HIVE — know the unknown

Ramprakash
2 min readJul 25, 2020

--

1. Is Every query in hive will trigger map reduce job?

No.

When you run select * from table, it won’t trigger map reduce job. This is because here we are not performing any operation, just reading all the records in a table. So, it just performs fetch task like this; hdfs dfs -cat tablelocation. This applies when we use LIMIT operator also.

2. Is both of this queries results same?

--Statement 1
Create table new as select * from old where 1=0;
--Statement 2
Create table new like old;

No.

If old table is normal table, the result will be same. But if old table is partitioned table, the result will not be same. In statement 1, new table will be created without partition, but in statement 2 it will be created with partition.
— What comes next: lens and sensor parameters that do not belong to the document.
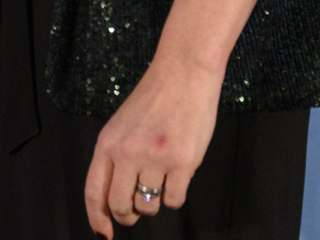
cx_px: -501
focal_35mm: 246
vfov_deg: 5.8
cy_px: -348
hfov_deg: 7.4
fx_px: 2274
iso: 3200
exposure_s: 1/250
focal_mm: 42
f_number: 4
3. Will it load, if we load wrong data to a hive table?

Yes.

When we load data to a hive table, it just moves the specified file into the hive table location. It won’t read data, so no errors will be generated while loading but when you try to read data, it throws error. Hive is like Schema on read type i.e it validates data with schema while reading unlike regular RDBMS which do while writing(Schema on write)
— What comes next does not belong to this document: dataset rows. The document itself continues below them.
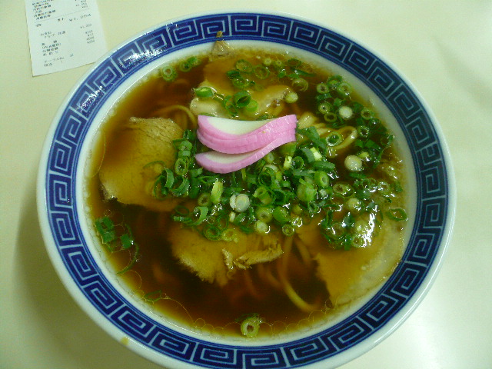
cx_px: 246
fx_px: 398
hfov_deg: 63.4
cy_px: 184
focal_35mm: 28
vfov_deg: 49.7
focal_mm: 4.6
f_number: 2.8
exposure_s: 1/8
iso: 200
4. Why ORC with hive gave better performance than parquet?

Both ORC and Parquet formats stores the data in columnar format and both has compression methods.

But there is one difference. Hive has vectorization which supports only ORC file format. By enabling vectorization, hive can process 1024 rows at once. By default hive process one row at a time. Also, ORC file format has indexing in each block.

Also to support ACID transactions in hive your file format should be ORC , table should be transaction and bucket.

I will add few more points, Hope you had a quality time.

Thanks

--

--